-- Exercise input follows --
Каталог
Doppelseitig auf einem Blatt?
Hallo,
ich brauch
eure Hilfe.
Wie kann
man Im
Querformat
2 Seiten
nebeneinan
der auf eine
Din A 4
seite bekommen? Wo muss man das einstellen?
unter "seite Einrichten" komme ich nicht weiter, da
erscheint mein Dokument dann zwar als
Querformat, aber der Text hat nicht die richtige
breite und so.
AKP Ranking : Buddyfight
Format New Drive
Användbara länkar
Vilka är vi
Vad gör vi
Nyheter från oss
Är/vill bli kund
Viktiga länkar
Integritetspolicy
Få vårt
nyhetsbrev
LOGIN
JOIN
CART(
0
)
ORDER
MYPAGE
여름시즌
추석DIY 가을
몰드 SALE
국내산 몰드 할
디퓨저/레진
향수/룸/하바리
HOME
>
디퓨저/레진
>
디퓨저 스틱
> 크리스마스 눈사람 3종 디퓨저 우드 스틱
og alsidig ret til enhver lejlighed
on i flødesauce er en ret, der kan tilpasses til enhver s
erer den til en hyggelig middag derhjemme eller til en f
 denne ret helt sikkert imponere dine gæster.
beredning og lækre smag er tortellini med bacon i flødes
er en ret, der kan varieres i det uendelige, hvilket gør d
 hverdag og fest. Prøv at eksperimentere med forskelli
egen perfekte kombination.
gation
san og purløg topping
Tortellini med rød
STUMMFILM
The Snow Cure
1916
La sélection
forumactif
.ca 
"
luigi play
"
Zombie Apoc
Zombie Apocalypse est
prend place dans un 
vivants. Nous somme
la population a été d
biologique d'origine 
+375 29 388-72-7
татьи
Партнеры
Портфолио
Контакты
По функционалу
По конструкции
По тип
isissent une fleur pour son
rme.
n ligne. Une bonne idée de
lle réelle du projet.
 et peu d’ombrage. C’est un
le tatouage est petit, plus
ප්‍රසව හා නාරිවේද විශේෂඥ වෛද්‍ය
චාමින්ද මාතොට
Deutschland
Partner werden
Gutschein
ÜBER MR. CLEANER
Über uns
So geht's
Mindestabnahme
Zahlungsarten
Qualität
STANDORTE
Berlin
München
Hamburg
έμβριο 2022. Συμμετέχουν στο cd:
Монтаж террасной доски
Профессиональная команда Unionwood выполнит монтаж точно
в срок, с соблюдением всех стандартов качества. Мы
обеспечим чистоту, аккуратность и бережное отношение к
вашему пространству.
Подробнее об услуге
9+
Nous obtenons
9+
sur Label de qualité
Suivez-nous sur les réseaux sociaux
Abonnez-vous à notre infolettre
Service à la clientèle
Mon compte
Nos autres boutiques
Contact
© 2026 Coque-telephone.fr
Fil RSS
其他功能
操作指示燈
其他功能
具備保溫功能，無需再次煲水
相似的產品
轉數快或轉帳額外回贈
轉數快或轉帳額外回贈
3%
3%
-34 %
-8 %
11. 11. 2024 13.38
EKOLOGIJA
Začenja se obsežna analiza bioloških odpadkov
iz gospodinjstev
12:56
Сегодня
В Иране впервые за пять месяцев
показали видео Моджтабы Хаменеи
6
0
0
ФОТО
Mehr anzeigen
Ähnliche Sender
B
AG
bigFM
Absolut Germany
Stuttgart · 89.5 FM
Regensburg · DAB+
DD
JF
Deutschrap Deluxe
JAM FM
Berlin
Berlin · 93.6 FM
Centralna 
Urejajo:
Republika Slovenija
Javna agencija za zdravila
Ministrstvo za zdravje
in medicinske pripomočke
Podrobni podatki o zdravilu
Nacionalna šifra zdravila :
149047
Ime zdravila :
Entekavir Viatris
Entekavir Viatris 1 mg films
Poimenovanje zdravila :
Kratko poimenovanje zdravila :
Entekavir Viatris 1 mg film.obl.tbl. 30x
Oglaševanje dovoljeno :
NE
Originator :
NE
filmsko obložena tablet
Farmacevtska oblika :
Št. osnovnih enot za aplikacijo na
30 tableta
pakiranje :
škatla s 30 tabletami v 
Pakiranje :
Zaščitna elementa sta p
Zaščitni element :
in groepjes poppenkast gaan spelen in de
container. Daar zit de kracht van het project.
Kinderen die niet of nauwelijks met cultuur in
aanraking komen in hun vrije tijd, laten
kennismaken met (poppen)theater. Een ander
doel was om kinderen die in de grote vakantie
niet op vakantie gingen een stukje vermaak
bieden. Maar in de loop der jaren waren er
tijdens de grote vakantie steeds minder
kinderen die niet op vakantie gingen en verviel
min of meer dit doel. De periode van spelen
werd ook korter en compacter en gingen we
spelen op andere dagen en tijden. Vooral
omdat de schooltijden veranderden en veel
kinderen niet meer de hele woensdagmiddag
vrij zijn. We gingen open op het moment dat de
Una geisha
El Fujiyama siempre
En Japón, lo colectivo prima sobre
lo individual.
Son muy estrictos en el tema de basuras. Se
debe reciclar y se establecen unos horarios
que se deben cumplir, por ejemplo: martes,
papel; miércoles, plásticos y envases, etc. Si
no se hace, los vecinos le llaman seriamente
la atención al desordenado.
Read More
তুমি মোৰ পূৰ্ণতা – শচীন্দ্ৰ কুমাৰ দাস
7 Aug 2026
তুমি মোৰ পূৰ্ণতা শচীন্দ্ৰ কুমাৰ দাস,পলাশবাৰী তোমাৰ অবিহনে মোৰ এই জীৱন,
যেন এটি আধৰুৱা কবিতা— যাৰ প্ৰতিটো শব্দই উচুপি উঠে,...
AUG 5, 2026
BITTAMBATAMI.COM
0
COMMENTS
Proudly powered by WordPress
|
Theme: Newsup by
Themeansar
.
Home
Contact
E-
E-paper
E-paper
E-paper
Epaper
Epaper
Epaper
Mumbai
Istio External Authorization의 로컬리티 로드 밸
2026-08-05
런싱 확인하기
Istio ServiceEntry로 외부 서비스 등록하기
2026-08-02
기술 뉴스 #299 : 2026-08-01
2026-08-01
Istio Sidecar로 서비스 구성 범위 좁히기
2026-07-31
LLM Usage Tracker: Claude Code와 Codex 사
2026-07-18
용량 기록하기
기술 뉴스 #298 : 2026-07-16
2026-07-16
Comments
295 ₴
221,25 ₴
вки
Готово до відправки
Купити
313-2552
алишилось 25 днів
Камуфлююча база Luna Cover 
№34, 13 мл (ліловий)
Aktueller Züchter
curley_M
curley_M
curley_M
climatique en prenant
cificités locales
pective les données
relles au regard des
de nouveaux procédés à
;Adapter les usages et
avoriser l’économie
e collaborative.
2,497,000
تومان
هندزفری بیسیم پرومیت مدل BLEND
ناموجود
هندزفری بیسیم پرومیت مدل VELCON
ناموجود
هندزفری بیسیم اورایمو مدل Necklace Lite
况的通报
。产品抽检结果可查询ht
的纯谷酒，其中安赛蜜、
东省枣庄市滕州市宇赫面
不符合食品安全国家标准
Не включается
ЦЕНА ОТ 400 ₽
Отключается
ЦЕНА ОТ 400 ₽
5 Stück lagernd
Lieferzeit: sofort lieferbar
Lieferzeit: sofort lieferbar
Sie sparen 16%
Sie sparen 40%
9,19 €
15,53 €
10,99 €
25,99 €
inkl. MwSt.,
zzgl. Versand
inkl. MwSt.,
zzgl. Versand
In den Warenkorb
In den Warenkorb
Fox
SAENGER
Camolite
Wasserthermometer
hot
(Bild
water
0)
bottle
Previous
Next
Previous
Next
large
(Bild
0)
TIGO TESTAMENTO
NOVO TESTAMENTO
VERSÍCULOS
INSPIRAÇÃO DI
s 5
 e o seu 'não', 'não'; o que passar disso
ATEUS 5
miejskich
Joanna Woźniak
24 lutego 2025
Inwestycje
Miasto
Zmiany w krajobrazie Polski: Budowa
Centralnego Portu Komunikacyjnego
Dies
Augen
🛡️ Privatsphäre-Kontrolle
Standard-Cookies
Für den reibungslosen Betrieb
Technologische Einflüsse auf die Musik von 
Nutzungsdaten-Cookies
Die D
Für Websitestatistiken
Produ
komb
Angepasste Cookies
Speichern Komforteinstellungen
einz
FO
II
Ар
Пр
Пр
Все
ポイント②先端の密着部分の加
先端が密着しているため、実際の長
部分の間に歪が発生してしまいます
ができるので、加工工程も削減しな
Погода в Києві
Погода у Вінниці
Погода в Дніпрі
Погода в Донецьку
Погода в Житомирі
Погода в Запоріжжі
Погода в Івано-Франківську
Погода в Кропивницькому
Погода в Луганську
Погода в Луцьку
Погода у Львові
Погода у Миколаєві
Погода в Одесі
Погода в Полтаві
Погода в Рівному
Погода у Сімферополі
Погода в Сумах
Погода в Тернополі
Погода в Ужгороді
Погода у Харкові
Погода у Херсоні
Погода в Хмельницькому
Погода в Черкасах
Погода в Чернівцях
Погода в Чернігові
-- Exercise input concluded --
Problem requirements = Note every line above where the string "nicht" shows up, and copy those lines.

Task solution =
unter "seite Einrichten" komme ich nicht weiter, da
Querformat, aber der Text hat nicht die richtige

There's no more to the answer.